Use a normal approximation to find the probability of the indicated number of voters. In this case assume that 119 eligible voters aged 18-24 are randomly selected. Suppose a previous study showed that among eligible voters aged 18-24, 22% of them voted.
The probability that fewer than 32 of 19 eligible voters voted is=
To find the probability using a normal approximation, we'll first calculate the mean and standard deviation.
Mean (μ) = np = 119 * 0.22 = 26.18
Standard deviation (σ) = √(np(1-p)) = √(119 * 0.22 * 0.78) = √(21.5884) ≈ 4.65
Now, we will find the z-score for 32 voters.

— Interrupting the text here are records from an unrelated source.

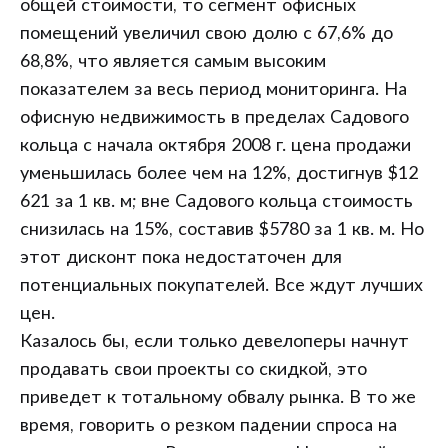
общей стоимости, то сегмент офисных
помещений увеличил свою долю с 67,6% до
68,8%, что является самым высоким
показателем за весь период мониторинга. На
офисную недвижимость в пределах Садового
кольца с начала октября 2008 г. цена продажи
уменьшилась более чем на 12%, достигнув $12
621 за 1 кв. м; вне Садового кольца стоимость
снизилась на 15%, составив $5780 за 1 кв. м. Но
этот дисконт пока недостаточен для
потенциальных покупателей. Все ждут лучших
цен.
Казалось бы, если только девелоперы начнут
продавать свои проекты со скидкой, это
приведет к тотальному обвалу рынка. В то же
время, говорить о резком падении спроса на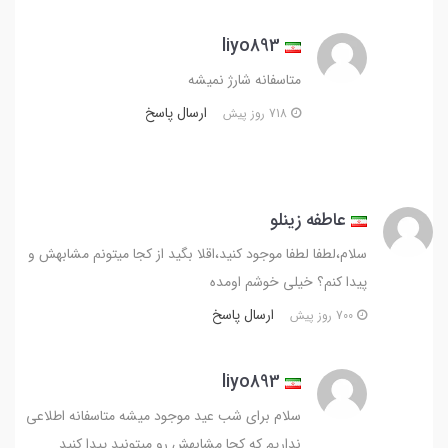
liyo893
متاسفانه شارژ نمیشه
ارسال پاسخ
718 روز پیش
عاطفه زینلو
سلام،لطفا لطفا موجود کنید،اقلا بگید از کجا میتونم مشابهش و
پیدا کنم؟ خیلی خوشم اومده
ارسال پاسخ
700 روز پیش
liyo893
سلام برای شب عید موجود میشه متاسفانه اطلاعی
نداریم که کجا مشابهش رو میتونید پیدا کنید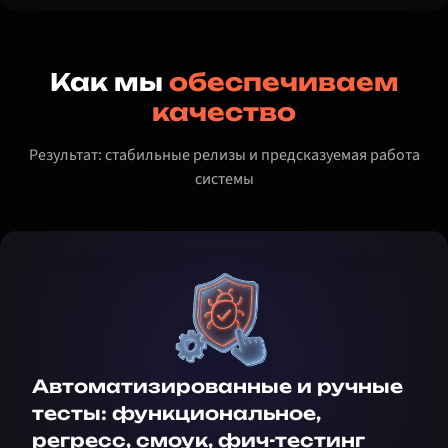
Как мы
обеспечиваем
качество
Результат: стабильные релизы и предсказуемая работа
системы
Автоматизированные и ручные
тесты: функциональное,
регресс, смоук, фич-тестинг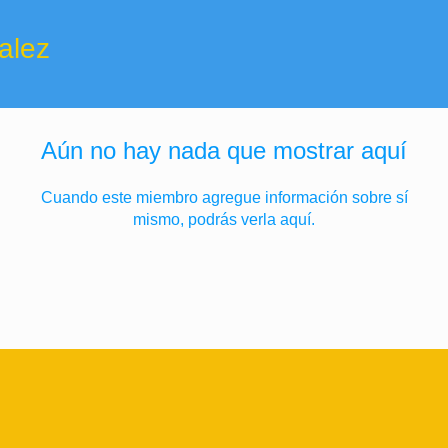
z
alez
Aún no hay nada que mostrar aquí
Cuando este miembro agregue información sobre sí
mismo, podrás verla aquí.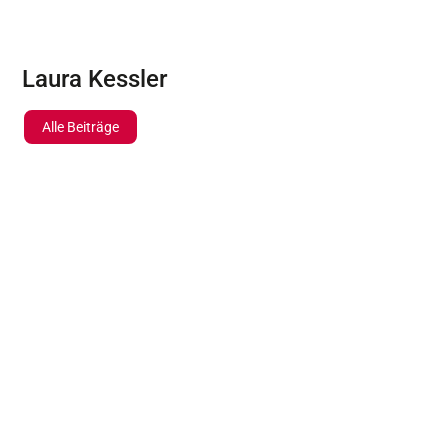
Laura Kessler
Alle Beiträge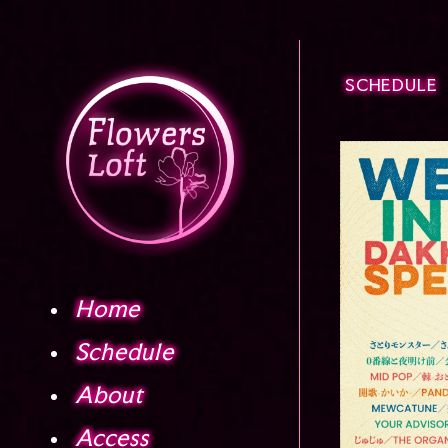
SCHEDULE
Home
Schedule
About
Access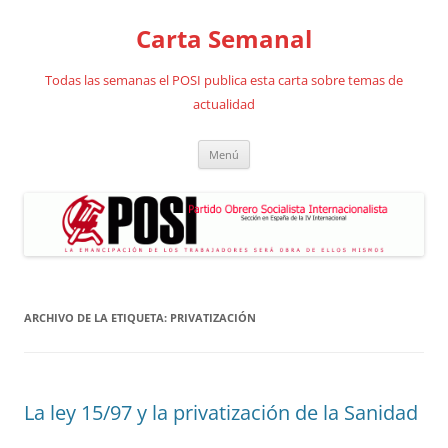
Saltar
al
Carta Semanal
contenido
Todas las semanas el POSI publica esta carta sobre temas de
actualidad
Menú
ARCHIVO DE LA ETIQUETA:
PRIVATIZACIÓN
La ley 15/97 y la privatización de la Sanidad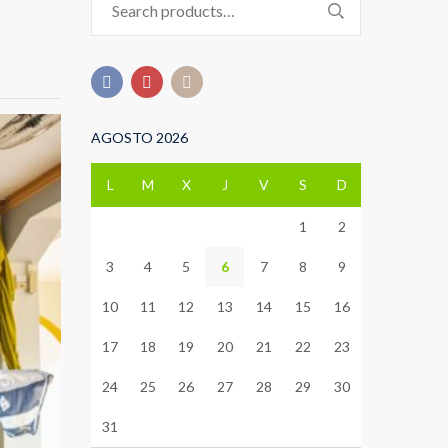
for:
AGOSTO 2026
L
M
X
J
V
S
D
1
2
3
4
5
6
7
8
9
10
11
12
13
14
15
16
17
18
19
20
21
22
23
24
25
26
27
28
29
30
31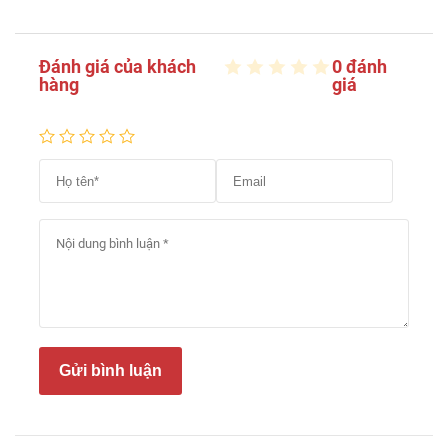
Đánh giá của khách
0 đánh
hàng
giá
Gửi bình luận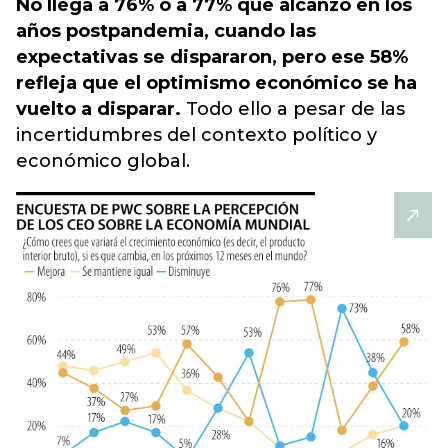
No llega a 76% o a 77% que alcanzó en los
años postpandemia, cuando las
expectativas se dispararon, pero ese 58%
refleja que el optimismo económico se ha
vuelto a disparar.
Todo ello a pesar de las
incertidumbres del contexto político y
económico global.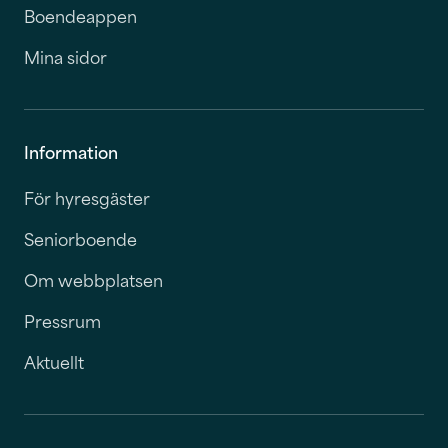
Boendeappen
Mina sidor
Information
För hyresgäster
Seniorboende
Om webbplatsen
Pressrum
Aktuellt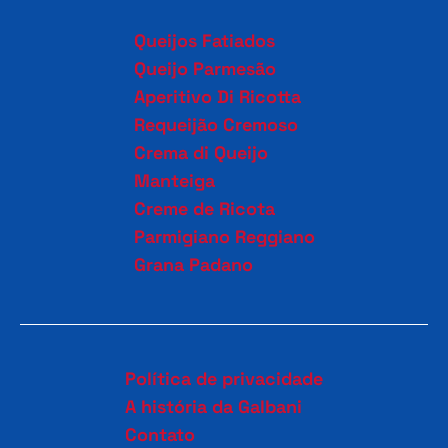
Queijos Fatiados
Queijo Parmesão
Aperitivo Di Ricotta
Requeijão Cremoso
Crema di Queijo
Manteiga
Creme de Ricota
Parmigiano Reggiano
Grana Padano
Política de privacidade
A história da Galbani
Contato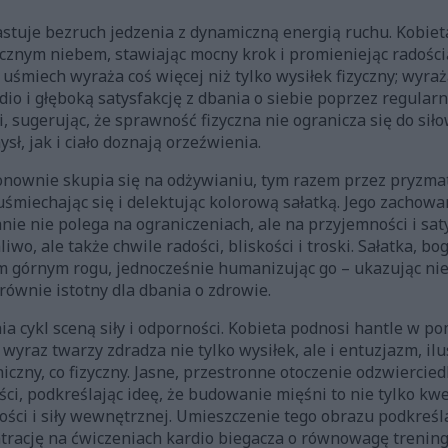
stuje bezruch jedzenia z dynamiczną energią ruchu. Kobiet
cznym niebem, stawiając mocny krok i promieniejąc radością
uśmiech wyraża coś więcej niż tylko wysiłek fizyczny; wyraż
io i głęboką satysfakcję z dbania o siebie poprzez regularn
, sugerując, że sprawność fizyczna nie ogranicza się do sił
ł, jak i ciało doznają orzeźwienia.
ownie skupia się na odżywianiu, tym razem przez pryzma
 uśmiechając się i delektując kolorową sałatką. Jego zachow
ie nie polega na ograniczeniach, ale na przyjemności i saty
paliwo, ale także chwile radości, bliskości i troski. Sałatka,
 górnym rogu, jednocześnie humanizując go – ukazując nie 
 równie istotny dla dbania o zdrowie.
a cykl sceną siły i odporności. Kobieta podnosi hantle w po
wyraz twarzy zdradza nie tylko wysiłek, ale i entuzjazm, ilus
zny, co fizyczny. Jasne, przestronne otoczenie odzwierciedl
ci, podkreślając ideę, że budowanie mięśni to nie tylko kwes
ości i siły wewnętrznej. Umieszczenie tego obrazu podkreś
ntrację na ćwiczeniach kardio biegacza o równowagę trenin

z = (x - μ) / σ = (32 - 26.18) / 4.65 ≈ 1.25
Using a z-table, we find the probability for a z-score of 1.25 is 0.8944. However, we want the probability that fewer than 32 voted, so we'll find the complement.
P(x < 32) = 1 - P(x >= 32) = 1 - 0.8944 = 0.1056
Thus, the probability that fewer than 32 of the 119 eligible voters aged 18-24 voted is approximately 0.1056 or 10.56%.

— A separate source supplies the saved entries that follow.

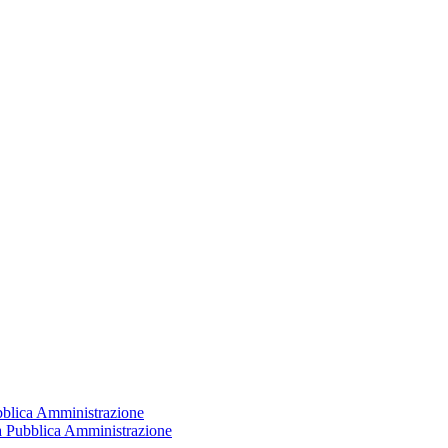
ubblica Amministrazione
la Pubblica Amministrazione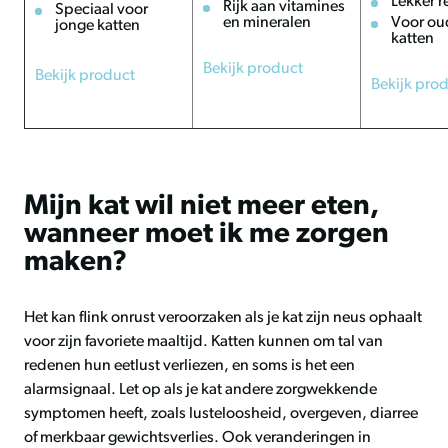
Lekker r
Rijk aan vitamines
Speciaal voor
en mineralen
Voor ou
jonge katten
katten
Bekijk product
Bekijk product
Bekijk pro
Mijn kat wil niet meer eten,
wanneer moet ik me zorgen
maken?
Het kan flink onrust veroorzaken als je kat zijn neus ophaalt
voor zijn favoriete maaltijd. Katten kunnen om tal van
redenen hun eetlust verliezen, en soms is het een
alarmsignaal. Let op als je kat andere zorgwekkende
symptomen heeft, zoals lusteloosheid, overgeven, diarree
of merkbaar gewichtsverlies. Ook veranderingen in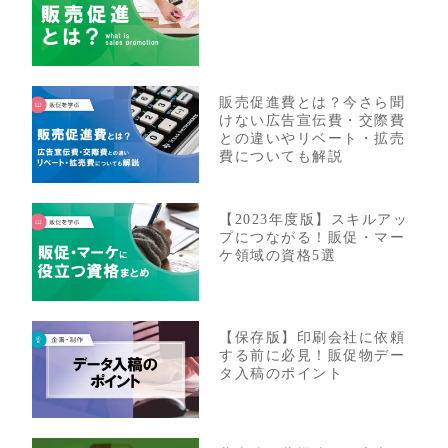
販売促進費とは？今さら聞
けない広告宣伝費・交際費
との違いやリベート・拡売
費についても解説
【2023年度版】スキルアッ
プにつながる！販促・マー
ケ領域の資格5選
【保存版】印刷会社に依頼
する前に必見！販促物デー
タ入稿のポイント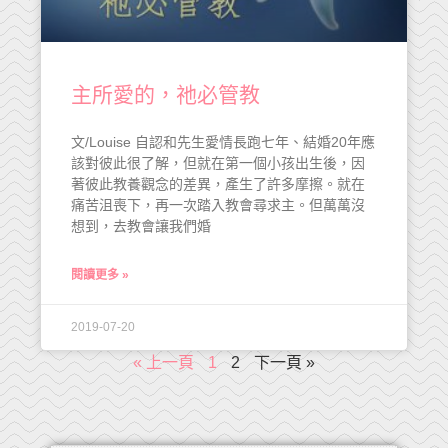
主所愛的，祂必管教
文/Louise 自認和先生愛情長跑七年、結婚20年應
該對彼此很了解，但就在第一個小孩出生後，因
著彼此教養觀念的差異，產生了許多摩擦。就在
痛苦沮喪下，再一次踏入教會尋求主。但萬萬沒
想到，去教會讓我們婚
閱讀更多 »
2019-07-20
« 上一頁
1
2
下一頁 »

To find the probability that fewer than 32 of 119 eligible voters aged 18-24 voted, we can use a normal approximation. This approximation relies on the Central Limit Theorem, which states that for a large enough sample size, the sampling distribution of the sample mean can be approximated by a normal distribution.

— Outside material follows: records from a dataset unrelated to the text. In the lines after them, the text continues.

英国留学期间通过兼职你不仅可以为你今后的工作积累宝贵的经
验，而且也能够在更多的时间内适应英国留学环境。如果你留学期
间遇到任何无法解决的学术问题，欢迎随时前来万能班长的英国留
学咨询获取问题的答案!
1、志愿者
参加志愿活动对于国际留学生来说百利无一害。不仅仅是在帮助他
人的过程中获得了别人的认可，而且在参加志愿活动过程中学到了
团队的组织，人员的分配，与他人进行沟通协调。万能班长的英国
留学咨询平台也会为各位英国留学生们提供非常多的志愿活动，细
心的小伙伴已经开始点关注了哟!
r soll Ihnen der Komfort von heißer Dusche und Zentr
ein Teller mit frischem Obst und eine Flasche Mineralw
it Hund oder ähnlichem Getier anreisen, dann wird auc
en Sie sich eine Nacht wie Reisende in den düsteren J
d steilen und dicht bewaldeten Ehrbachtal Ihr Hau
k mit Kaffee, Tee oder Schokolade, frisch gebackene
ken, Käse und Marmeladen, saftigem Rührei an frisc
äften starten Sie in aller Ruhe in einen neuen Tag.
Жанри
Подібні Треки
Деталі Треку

First, we need to calculate the mean and standard deviation of the binomial distribution. The mean (μ) is given by μ = n * p, where n is the sample size (119) and p is the probability of success (0.22). Therefore, μ = 119 * 0.22 = 26.18.
The standard deviation (σ) of a binomial distribution is given by the formula σ = sqrt(n * p * (1 - p)). So, σ = sqrt(119 * 0.22 * (1 - 0.22)) = 5.07.
Now, we can calculate the z-score, which tells us how many standard deviations a particular value is away from the mean. The z-score formula is z = (x - μ) / σ, where x is the number of voters we are interested in (32). Therefore, z = (32 - 26.18) / 5.07 = 1.14.
Next, we need to find the cumulative probability of the z-score using a standard normal distribution table or a calculator. The cumulative probability is the probability that a value is less than or equal to the given z-score. In this case, we want the probability that fewer than 32 voters voted, so we need to find P(z < 1.14).
Looking up the cumulative probability for z = 1.14 in a standard normal distribution table, we can find that it is approximately 0.8729. This means that the probability of having fewer than 32 voters is approximately 0.8729 or 87.29%.
To find the probability that fewer than 32 of 119 eligible voters aged 18-24 voted, we can use a normal approximation.
First, we need to calculate the mean (μ) and standard deviation (σ) of the binomial distribution, where n is the number of trials (119) and p is the probability of success (0.22).
μ = n * p = 119 * 0.22 = 26.18
σ = sqrt(n * p * (1-p)) = sqrt(119 * 0.22 * 0.78) = 4.77
Next, we need to standardize the value of 32 using the formula z = (x - μ) / σ, where x is the number of voters we are interested in (32).
z = (32 - 26.18) / 4.77 = 1.22
Now, we can use a standard normal distribution table or a calculator to find the probability corresponding to the z-value of 1.22.
Using the table or calculator, we find that the probability of z < 1.22 is approximately 0.8897.
Therefore, the probability that fewer than 32 of 119 eligible voters aged 18-24 voted is approximately 0.8897 or 88.97%.